Tuesday, April 10, 2007

Monitor Street

The corner of Monitor Street and Greenpoint Avenue is the location of Uncle Paulie's, a modest truckers' coffee-shop/pizzeria by day and recently the scene of live underground rock shows put together by the redoutable Todd P. Its location is right across the street from the Newtown Creek-Greenpoint Sewage Treatment Plant, the daytime aspect of which is suitably post-apocalyptic (you can check this Flickr set for more views) but at night, when the tops of its towers are illuminated in some kind of ultraviolet light and the neighboring buildings are all scrap metal yards with guard dog signs and concrete structures with their gates left open because they really contain nothing but the most unsalvageable refuse, you can feel that you've just arrived outside Mordor.

Fortunately a quick right turn (as you dodge the sweeping eye of Sauron) places you amidst friendly faces and interesting rock bands - most recently, on April 7th, Double Dagger drove up from Baltimore (I'll let you find their MySpace page yourself - hints for Googling: they are called Double Dagger and they are from Baltimore - you may not however, immediately find singer Nolen Strals' collaborative art blog 99 Drawings In 99 Days, well worth a look), Metalux drove in from elsewhere in Brooklyn and Green Milk From The Planet Orange flew in from Japan.

As the sole band about which I had no notion, Double Dagger proved to be the unexpected surprise which every evening out should have.
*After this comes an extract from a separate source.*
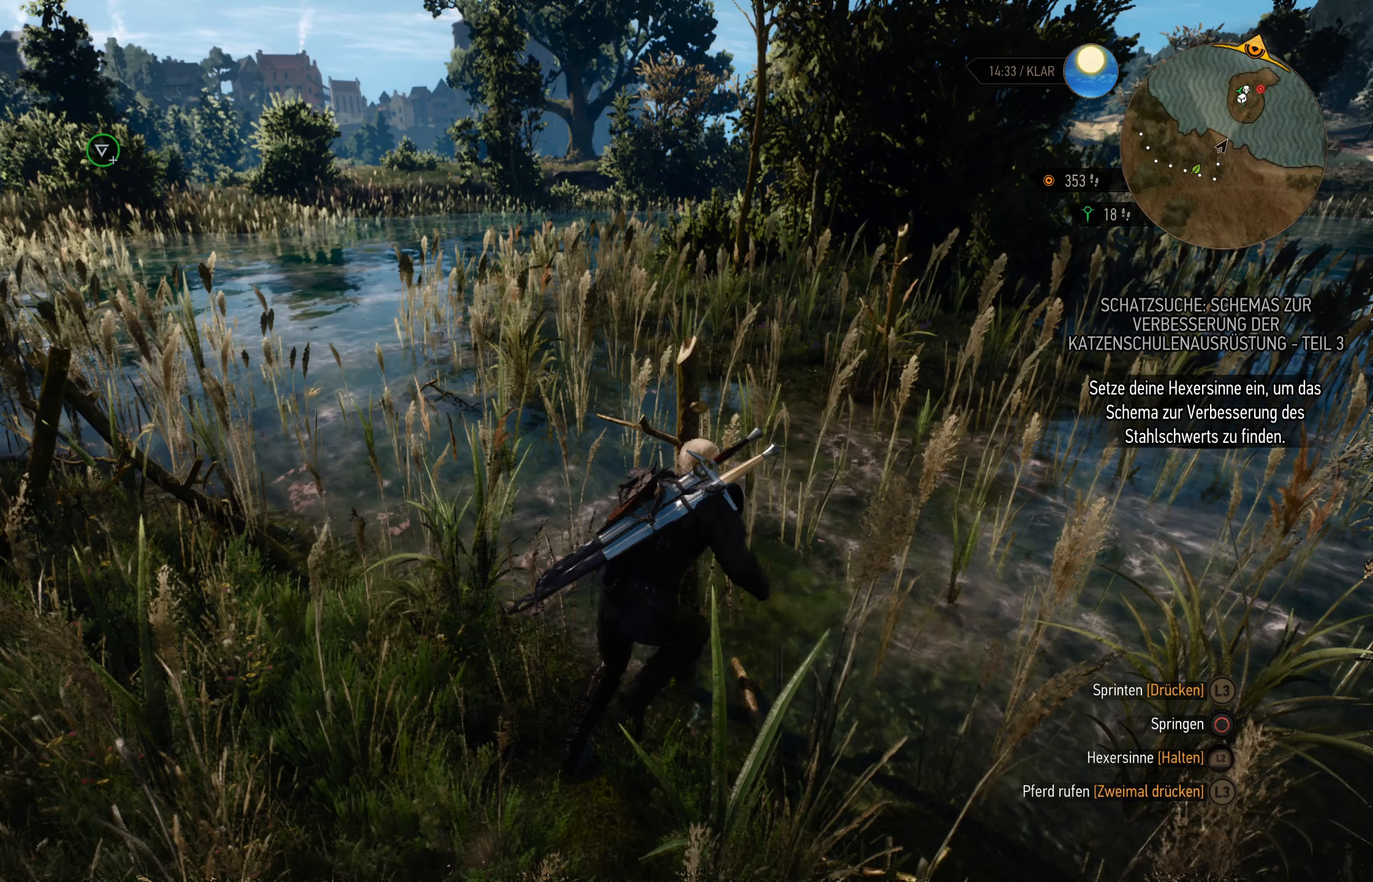
{"buttons": ["R2"], "left_stick": "right", "right_stick": "center", "events": [[50, "R2", "down"], [167, "left_stick", "right"]]}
A vigorous drummer and bassplayer, as the sole instrumentation, provided a necessarily minimalist but tensile backdrop to Nolen Strals' vocal and physical method acting - on record, his singing seems a little more conventionally emo, but live it's all pretty much transformed by his interaction with the audience. At first his persistent caroming around, singing right into people's faces and bumping into them seems like predictably confrontational tactics, but it becomes clear that he's too gentle about it for that analysis. Ultimately the effect he creates is more like one of the more manageable forms of autism, as if he is operating by a different set of rules about how to interact with people. It's still a bit disconcerting but any number of factors (from his between song remarks to the implicit social contract of the young artist circles in which the band travels where the weirdness tends to be rather contained) combine to make it feel more collaborative than threatening. Of the various approaches to challenging the performer-audience relationship, from G.G. Allin's ordure-flinging to Robert Fripp perching unceremoniously on a high stool, this one seems worth a return visit.
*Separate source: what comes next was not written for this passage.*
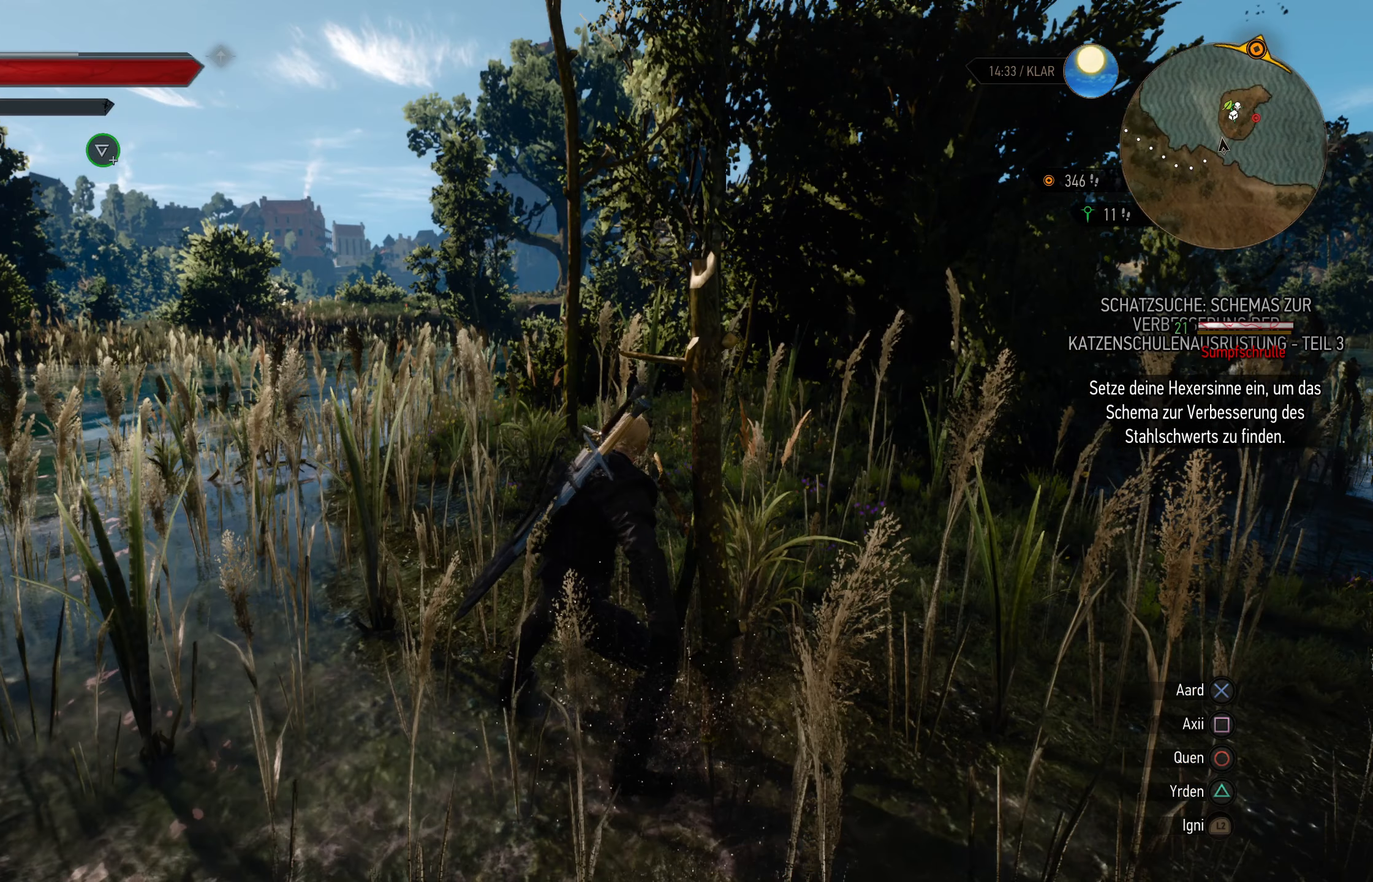
{"buttons": ["R2"], "left_stick": "right", "right_stick": "center", "events": []}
Also worth a return visit (now that I've completely run out of steam for writing about the evening) are Metalux, an electronics duo you should also have no trouble locating on the Web (add the term "carbon" to your search) - part of why they are great is they are not "electronica" - they play electronic music without an Apple logo in sight or an audible rhythmic pattern that could function on anyone's dance floor anywhere. Jenny Graf plays some guitar and has this amazing looking homemade synthesizer with alligator clip connections and a pre-digital era touch-pad controller, while M.V. Carbon combines keyboard and reel-to-reel tape loops made on the fly, which she then modifies by manipulating the metal reels as if they were turntables.
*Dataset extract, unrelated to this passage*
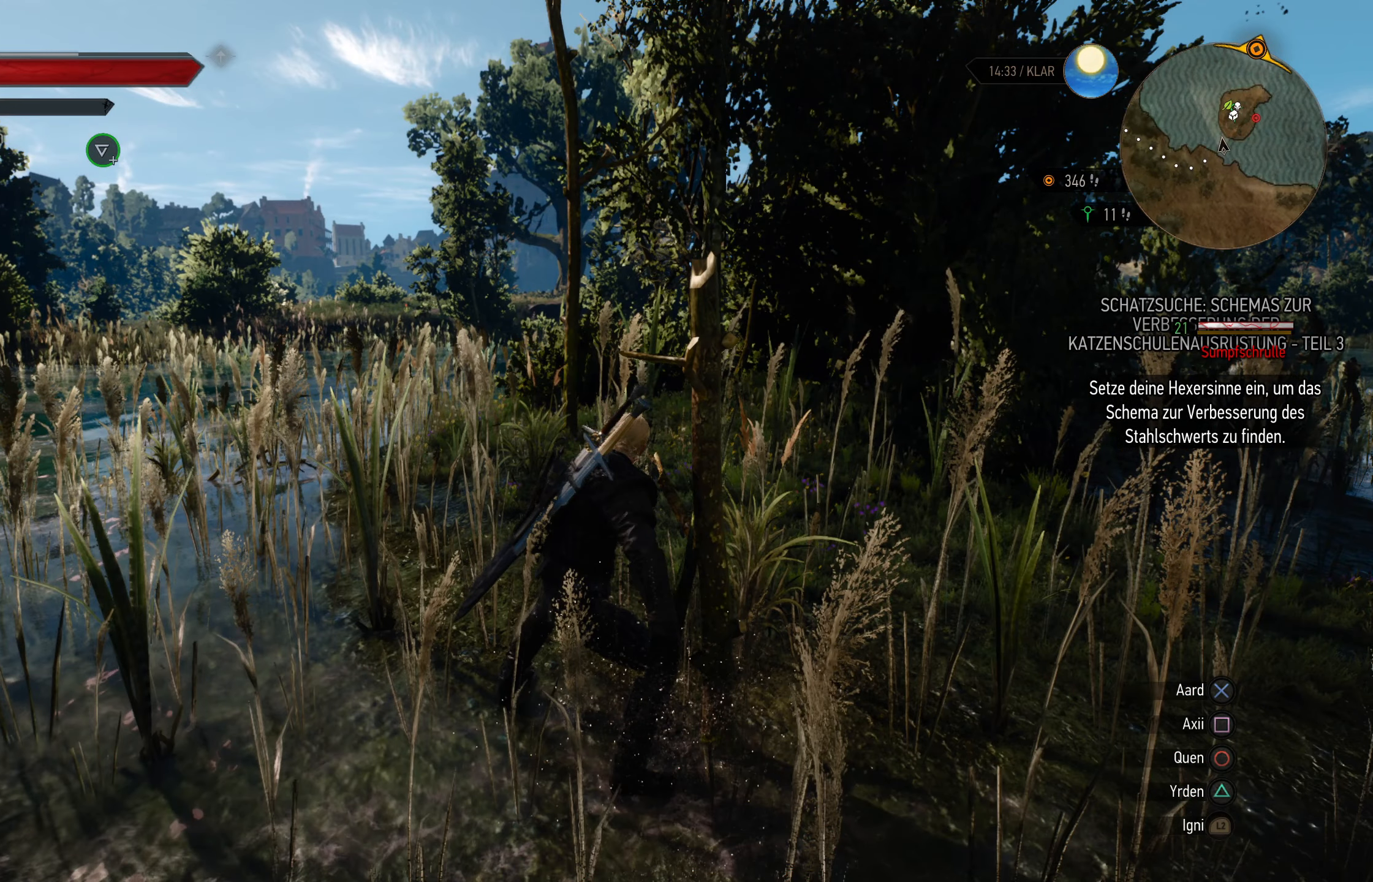
{"buttons": ["R2"], "left_stick": "right", "right_stick": "center", "events": []}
Green Milk From The Planet Orange are yet another Japanese power trio, of which there are currently quite a number - not as alien as Fushitsusha, as inventive as Minimokoto or as needles-in-the-red as High Rise, the three nonetheless purvey a high energy brand of drone/hard-rock psychedelia that was thoroughly convincing while it was happening. They sit down to play as well, which in a packed venue with no stage was a bit of limitation, although occasionally at the start of a song, they stood up on their amps, made the devil horns hand sign to the audience, swung their hair around - generally conveyed "we come to rock" - and then sat down again to resume their intricate finger motions.